Job: Please print exactly the lines from the line containing "гражданской авиации Греции." through the end of the data, no more, and keep pictures out of the copy.

Listed entries:
____
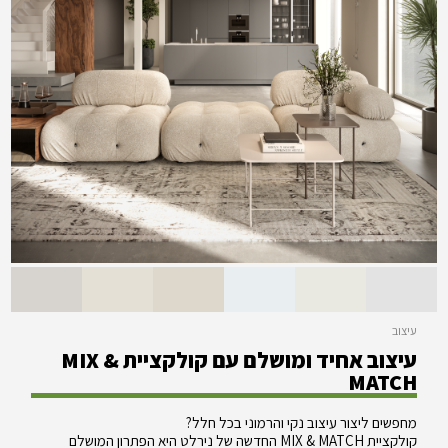
עיצוב
עיצוב אחיד ומושלם עם קולקציית MIX &
MATCH
מחפשים ליצור עיצוב נקי והרמוני בכל חלל?
קולקציית MIX & MATCH החדשה של נירלט היא הפתרון המושלם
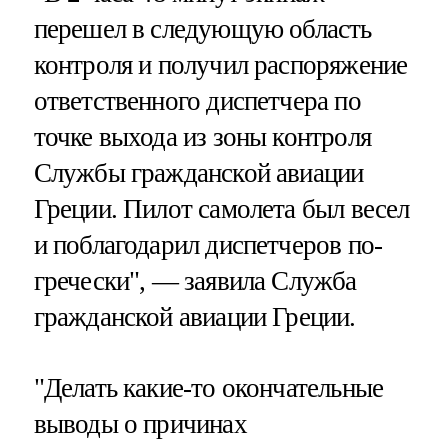
перешел в следующую область
контроля и получил распоряжение
ответственного диспетчера по
точке выхода из зоны контроля
Службы гражданской авиации
Греции. Пилот самолета был весел
и поблагодарил диспетчеров по-
гречески", — заявила Служба
гражданской авиации Греции.
"Делать какие-то окончательные
выводы о причинах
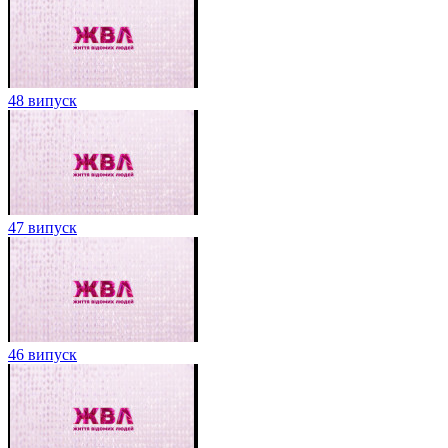
48 випуск
47 випуск
46 випуск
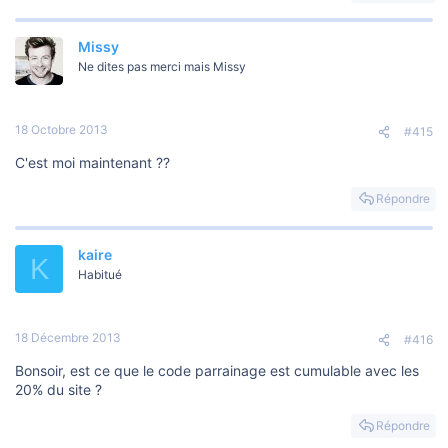
Missy
Ne dites pas merci mais Missy
18 Octobre 2013
#415
C'est moi maintenant ??
Répondre
kaire
K
Habitué
18 Décembre 2013
#416
Bonsoir, est ce que le code parrainage est cumulable avec les
20% du site ?
Répondre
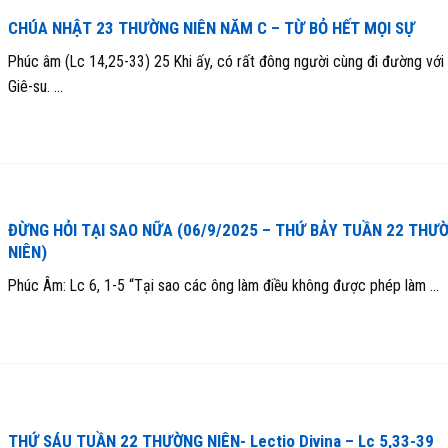
CHÚA NHẬT 23 THƯỜNG NIÊN NĂM C – TỪ BỎ HẾT MỌI SỰ
Phúc âm (Lc 14,25-33) 25 Khi ấy, có rất đông người cùng đi đường với
Giê-su. ...
ĐỪNG HỎI TẠI SAO NỮA (06/9/2025 – THỨ BẢY TUẦN 22 THƯ
NIÊN)
Phúc Âm: Lc 6, 1-5 “Tại sao các ông làm điều không được phép làm ...
THỨ SÁU TUẦN 22 THƯỜNG NIÊN- Lectio Divina – Lc 5,33-39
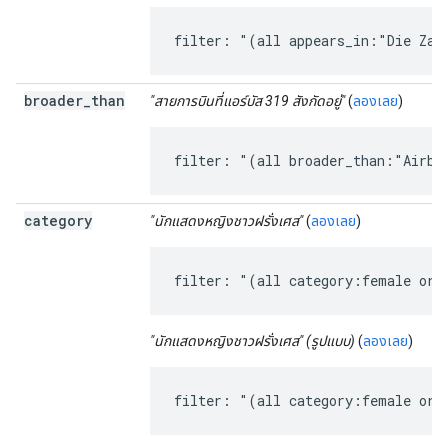
filter: "(all appears_in:"Die Zau
broader
_
than
"สายการบินที่แอร์บัส 319 สังกัดอยู่"
(
ลองเลย
)
filter: "(all broader_than:"Airbu
category
"นักแสดงหญิงชาวฝรั่งเศส"
(
ลองเลย
)
filter: "(all category:female ori
"นักแสดงหญิงชาวฝรั่งเศส" (รูปแบบ)
(
ลองเลย
)
filter: "(all category:female ori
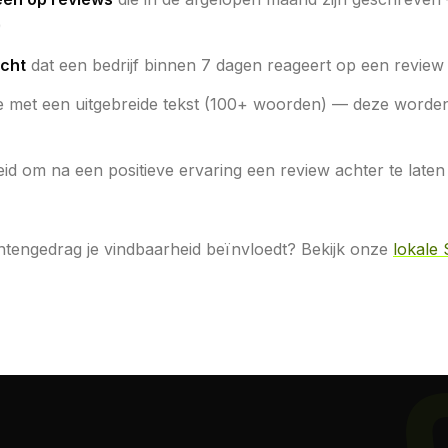
)
cht
dat een bedrijf binnen 7 dagen reageert op een revie
ie met een uitgebreide tekst (100+ woorden) — deze worden 
eid om na een positieve ervaring een review achter te lat
tengedrag je vindbaarheid beïnvloedt? Bekijk onze
lokale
____
Solution to this problem:
гражданской авиации Греции.
"Делать какие-то окончательные
выводы о причинах
48 випуск
47 випуск
46 випуск
Missy
Ne dites pas merci mais Missy
18 Octobre 2013
#415
C'est moi maintenant ??
Répondre
kaire
K
Habitué
18 Décembre 2013
#416
Bonsoir, est ce que le code parrainage est cumulable avec les
20% du site ?
Répondre
CHÚA NHẬT 23 THƯỜNG NIÊN NĂM C – TỪ BỎ HẾT MỌI SỰ
Phúc âm (Lc 14,25-33) 25 Khi ấy, có rất đông người cùng đi đường với
Giê-su. ...
ĐỪNG HỎI TẠI SAO NỮA (06/9/2025 – THỨ BẢY TUẦN 22 THƯ
NIÊN)
Phúc Âm: Lc 6, 1-5 “Tại sao các ông làm điều không được phép làm ...
THỨ SÁU TUẦN 22 THƯỜNG NIÊN- Lectio Divina – Lc 5,33-39
filter: "(all appears_in:"Die Zau
broader
_
than
"สายการบินที่แอร์บัส 319 สังกัดอยู่"
(
ลองเลย
)
filter: "(all broader_than:"Airbu
category
"นักแสดงหญิงชาวฝรั่งเศส"
(
ลองเลย
)
filter: "(all category:female ori
"นักแสดงหญิงชาวฝรั่งเศส" (รูปแบบ)
(
ลองเลย
)
filter: "(all category:female ori
)
cht
dat een bedrijf binnen 7 dagen reageert op een revie
ie met een uitgebreide tekst (100+ woorden) — deze worden 
eid om na een positieve ervaring een review achter te lat
tengedrag je vindbaarheid beïnvloedt? Bekijk onze
lokale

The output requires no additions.